Mediation between the city and the seven firefighters in February and March of 2010 produced a settlement that included a proposed consent decree that would require the city to implement changes to the captain and senior-captain exams.
The Houston Professional Fire Fighters Association objected, however, claiming the changes were not consistent with Texas Local Government Code (TLGC) or the union’s collective bargaining agreement (CBA).
U.S. District Judge Lee Rosenthal concluded that the HPFFA “vigorously objects that the proposed changes involve ‘a far-reaching and wholesale restructuring of the entire promotional process that goes beyond anything plaintiffs have even alleged in this lawsuit’ and ‘bypass both the long-established protections of state law and the union’s protected role in being the sole, collective voice for the city’s firefighters.”
Based on the “evidence and applicable law,” the city and firefighters succeeded in showing that current promotional exams do violate Title VII, but that some changes also violate the union’s CBA, as well as state code, according to the ruling.
“The use of situational-judgment questions and an assessment center are justified by the record evidence and are job-related and consistent with “business necessity,” said Rosenthal, citing a term used to describe a challenged practice, such as promotional testing, as job-related and which demonstrates a “manifest relationship between test and job.”

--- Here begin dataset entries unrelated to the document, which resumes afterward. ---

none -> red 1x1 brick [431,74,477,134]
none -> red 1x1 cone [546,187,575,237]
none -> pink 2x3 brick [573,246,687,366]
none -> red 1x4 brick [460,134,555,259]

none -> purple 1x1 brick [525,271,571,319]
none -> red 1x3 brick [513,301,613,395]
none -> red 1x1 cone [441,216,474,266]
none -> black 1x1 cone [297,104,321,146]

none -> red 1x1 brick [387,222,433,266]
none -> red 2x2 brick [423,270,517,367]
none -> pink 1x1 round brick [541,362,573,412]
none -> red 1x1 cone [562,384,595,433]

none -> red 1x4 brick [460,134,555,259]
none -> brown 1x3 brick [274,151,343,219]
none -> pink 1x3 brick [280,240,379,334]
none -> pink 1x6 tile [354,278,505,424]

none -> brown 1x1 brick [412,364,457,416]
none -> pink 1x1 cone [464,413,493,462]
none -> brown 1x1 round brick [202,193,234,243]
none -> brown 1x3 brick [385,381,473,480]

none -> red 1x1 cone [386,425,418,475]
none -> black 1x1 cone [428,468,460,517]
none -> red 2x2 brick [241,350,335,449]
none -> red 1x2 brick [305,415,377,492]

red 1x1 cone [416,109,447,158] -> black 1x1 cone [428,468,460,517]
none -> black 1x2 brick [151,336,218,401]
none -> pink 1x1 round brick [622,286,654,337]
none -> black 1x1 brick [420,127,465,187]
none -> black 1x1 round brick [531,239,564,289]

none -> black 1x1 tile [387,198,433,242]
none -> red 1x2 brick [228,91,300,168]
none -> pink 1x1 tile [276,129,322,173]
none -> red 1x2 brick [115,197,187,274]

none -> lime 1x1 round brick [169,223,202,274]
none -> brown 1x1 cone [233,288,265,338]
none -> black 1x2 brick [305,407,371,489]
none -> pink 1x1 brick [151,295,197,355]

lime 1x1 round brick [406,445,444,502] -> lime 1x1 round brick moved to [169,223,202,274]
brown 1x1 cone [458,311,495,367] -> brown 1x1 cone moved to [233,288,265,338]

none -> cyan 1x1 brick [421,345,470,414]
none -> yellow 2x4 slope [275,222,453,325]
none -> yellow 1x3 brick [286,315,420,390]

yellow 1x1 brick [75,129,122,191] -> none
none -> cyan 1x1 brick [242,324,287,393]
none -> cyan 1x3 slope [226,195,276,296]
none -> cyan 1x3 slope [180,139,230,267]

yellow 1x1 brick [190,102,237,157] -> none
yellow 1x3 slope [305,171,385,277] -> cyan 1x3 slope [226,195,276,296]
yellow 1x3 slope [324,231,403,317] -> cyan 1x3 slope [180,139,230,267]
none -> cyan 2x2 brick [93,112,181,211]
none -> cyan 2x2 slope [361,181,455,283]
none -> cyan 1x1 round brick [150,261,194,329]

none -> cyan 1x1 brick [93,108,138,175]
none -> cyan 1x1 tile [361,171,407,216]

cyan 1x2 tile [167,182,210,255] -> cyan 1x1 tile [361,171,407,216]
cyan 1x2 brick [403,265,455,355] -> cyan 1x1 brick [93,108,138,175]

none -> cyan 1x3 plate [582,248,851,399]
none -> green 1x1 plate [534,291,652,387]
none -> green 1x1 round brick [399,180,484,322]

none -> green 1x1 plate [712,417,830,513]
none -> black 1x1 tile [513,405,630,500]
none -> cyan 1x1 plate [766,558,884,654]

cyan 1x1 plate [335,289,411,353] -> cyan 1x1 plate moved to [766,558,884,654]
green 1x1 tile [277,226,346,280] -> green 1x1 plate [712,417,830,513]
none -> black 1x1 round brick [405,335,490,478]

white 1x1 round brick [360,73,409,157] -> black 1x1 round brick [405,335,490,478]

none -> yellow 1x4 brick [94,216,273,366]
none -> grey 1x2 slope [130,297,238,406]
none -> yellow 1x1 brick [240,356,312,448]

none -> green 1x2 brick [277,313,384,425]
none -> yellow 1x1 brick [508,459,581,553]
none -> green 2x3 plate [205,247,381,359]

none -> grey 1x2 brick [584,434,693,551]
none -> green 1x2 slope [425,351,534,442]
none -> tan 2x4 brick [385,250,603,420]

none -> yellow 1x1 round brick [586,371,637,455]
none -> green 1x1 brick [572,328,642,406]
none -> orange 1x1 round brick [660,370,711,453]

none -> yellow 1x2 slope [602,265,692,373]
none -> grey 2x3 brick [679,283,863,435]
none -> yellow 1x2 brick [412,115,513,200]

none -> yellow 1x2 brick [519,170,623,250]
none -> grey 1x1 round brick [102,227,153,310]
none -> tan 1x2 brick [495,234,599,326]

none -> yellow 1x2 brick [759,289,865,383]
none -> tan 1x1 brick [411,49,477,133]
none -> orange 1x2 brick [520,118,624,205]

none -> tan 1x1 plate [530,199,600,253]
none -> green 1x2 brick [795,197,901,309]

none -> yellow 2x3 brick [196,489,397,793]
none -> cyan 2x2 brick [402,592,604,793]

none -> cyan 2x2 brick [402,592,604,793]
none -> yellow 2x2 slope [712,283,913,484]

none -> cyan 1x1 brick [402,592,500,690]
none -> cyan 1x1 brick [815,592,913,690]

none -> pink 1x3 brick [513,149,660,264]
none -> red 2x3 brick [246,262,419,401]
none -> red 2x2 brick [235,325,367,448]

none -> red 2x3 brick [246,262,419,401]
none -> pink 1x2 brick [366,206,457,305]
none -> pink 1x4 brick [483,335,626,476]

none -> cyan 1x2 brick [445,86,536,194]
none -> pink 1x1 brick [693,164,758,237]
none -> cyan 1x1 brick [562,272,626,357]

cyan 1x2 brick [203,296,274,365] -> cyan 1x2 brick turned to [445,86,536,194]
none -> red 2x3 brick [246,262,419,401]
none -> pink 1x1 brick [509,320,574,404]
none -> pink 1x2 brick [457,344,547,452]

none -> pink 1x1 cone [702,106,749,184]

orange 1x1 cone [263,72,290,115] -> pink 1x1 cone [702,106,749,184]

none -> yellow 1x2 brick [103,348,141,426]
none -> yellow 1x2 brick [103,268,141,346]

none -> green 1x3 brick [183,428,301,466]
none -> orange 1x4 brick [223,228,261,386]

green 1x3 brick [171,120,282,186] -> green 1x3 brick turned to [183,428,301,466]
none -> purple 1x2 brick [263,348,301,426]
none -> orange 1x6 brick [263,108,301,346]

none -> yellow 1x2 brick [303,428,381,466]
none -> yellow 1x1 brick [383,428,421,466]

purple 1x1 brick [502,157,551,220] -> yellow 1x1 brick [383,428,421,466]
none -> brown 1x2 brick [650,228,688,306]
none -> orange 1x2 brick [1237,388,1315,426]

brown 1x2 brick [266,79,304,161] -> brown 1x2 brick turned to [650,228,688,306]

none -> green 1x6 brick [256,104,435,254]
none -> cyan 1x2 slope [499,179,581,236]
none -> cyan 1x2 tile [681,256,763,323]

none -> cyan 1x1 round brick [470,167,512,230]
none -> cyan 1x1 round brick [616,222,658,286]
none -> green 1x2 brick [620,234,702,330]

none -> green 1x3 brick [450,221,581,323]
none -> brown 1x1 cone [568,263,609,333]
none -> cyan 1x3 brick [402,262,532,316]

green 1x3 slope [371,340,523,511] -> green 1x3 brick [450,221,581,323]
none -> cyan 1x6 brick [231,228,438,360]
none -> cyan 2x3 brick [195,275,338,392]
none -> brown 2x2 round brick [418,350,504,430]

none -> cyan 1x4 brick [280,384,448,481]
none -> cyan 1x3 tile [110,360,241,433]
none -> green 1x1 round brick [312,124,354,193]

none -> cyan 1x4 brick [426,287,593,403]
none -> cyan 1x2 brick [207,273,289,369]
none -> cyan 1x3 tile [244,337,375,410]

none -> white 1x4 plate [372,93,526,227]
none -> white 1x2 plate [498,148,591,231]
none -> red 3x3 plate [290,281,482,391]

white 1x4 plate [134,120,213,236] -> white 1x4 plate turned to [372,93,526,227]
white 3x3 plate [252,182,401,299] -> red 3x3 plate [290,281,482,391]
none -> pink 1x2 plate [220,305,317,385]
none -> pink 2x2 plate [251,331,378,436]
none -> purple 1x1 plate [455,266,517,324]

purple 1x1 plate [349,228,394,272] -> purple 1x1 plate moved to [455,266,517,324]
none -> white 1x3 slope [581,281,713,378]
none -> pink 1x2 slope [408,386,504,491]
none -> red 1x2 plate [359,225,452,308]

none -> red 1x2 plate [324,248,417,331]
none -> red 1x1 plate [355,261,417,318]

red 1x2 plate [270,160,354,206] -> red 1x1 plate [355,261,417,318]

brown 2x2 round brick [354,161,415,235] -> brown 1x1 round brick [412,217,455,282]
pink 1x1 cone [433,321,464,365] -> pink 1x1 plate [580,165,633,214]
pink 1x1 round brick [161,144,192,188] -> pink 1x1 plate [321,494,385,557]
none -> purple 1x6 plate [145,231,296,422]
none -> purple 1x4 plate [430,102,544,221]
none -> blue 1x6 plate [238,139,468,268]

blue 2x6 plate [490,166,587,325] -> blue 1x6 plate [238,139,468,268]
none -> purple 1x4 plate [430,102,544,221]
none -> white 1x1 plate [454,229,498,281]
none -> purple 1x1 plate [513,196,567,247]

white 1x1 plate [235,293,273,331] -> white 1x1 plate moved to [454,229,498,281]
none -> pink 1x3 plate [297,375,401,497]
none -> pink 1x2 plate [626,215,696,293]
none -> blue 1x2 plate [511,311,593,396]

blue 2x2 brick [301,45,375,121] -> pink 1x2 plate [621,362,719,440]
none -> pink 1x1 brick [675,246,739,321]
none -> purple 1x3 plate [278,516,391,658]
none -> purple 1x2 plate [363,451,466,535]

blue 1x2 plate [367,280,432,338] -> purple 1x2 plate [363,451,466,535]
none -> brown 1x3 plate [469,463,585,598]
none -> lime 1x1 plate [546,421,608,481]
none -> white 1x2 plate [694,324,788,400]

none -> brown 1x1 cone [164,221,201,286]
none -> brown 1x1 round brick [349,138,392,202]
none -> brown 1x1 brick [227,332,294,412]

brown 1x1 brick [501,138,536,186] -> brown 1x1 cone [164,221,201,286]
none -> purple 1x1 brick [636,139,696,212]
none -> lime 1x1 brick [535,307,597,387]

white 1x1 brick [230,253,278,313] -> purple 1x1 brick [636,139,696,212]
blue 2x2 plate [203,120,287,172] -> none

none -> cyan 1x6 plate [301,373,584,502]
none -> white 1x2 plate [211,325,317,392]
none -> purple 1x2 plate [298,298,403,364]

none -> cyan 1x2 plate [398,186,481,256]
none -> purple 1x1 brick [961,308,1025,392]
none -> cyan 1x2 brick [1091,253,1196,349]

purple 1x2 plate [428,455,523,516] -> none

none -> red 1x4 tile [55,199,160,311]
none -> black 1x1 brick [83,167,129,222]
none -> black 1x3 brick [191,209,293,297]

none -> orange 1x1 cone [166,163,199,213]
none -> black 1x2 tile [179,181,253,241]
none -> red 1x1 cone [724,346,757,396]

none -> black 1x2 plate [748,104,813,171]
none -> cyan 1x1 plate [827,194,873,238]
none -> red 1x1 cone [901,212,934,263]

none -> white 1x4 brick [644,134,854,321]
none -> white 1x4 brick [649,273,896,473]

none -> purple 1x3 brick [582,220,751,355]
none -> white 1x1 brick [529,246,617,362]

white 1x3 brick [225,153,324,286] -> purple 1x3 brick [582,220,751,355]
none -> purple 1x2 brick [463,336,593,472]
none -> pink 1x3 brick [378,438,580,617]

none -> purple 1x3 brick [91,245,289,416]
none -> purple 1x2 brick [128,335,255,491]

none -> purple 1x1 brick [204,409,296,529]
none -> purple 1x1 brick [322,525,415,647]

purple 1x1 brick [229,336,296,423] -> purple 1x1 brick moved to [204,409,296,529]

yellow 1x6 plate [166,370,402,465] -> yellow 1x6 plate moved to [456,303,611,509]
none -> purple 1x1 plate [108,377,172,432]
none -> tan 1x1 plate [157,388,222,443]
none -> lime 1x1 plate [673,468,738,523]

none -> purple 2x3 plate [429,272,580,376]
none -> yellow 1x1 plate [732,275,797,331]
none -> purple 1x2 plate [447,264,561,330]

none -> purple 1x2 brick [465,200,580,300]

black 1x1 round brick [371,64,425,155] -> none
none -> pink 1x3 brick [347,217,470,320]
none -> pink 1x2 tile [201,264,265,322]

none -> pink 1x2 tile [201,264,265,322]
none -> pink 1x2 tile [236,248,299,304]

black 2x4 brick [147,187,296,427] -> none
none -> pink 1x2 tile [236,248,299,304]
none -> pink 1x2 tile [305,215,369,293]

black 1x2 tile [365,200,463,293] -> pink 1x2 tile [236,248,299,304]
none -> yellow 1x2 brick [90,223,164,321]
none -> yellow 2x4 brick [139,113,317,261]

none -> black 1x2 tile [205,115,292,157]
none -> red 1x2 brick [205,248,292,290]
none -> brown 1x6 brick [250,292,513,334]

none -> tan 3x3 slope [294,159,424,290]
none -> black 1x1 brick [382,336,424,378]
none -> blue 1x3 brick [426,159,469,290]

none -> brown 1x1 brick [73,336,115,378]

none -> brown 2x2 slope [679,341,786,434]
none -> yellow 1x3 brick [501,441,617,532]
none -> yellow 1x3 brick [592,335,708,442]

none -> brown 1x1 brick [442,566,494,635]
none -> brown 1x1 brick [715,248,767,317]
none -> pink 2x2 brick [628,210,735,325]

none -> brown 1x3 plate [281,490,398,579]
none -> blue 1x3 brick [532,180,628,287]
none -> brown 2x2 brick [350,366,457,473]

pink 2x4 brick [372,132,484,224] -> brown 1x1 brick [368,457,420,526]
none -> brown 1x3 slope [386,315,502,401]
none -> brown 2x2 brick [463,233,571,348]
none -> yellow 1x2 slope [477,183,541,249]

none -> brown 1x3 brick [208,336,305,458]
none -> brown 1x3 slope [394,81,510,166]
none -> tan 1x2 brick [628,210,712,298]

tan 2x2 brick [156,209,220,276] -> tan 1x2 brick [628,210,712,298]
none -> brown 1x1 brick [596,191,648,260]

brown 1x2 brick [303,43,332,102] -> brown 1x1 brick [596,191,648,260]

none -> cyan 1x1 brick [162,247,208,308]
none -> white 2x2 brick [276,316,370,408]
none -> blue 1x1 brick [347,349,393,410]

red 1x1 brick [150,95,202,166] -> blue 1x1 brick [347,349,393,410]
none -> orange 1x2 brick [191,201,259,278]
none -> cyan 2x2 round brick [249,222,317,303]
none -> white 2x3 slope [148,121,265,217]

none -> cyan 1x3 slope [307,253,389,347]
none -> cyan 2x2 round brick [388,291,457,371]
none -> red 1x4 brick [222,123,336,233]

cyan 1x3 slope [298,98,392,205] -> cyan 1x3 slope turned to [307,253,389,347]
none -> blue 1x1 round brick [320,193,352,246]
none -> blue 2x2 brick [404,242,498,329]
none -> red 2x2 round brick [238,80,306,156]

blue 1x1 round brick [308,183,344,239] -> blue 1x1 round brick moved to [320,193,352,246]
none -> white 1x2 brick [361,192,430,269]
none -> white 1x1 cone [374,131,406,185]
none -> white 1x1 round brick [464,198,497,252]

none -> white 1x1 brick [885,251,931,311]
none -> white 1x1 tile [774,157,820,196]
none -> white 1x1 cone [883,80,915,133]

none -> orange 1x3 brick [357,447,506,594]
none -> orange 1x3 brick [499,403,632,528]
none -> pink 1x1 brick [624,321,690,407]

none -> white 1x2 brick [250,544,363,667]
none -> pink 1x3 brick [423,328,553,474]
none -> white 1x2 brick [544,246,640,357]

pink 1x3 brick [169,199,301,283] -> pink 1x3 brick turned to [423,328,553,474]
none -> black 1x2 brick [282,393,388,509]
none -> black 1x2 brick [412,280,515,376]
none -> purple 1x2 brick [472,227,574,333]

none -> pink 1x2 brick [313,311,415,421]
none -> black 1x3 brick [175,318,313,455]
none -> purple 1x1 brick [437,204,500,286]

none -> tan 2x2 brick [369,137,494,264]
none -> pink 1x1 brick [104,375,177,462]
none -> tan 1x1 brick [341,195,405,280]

Rosenthal added, however, that the “city and the plaintiffs have not demonstrated that the wholesale abandonment of promotion based on superior performance on other components of competitive exams is needed either to reduce disparate impact or to validate the promotional processes.”
She wrote that “the proper method for scoring the examination should be accomplished by collective bargaining and after the completion of the job analysis for the senior-captain position. This is consistent both with best methods for test development and with the principles embodied in Title VII – which favors voluntary compliance – and the TLGC, CBA and Fifth Circuit precedent.”A hearing is set for February 21 to address remaining issues and to set a timetable for doing so.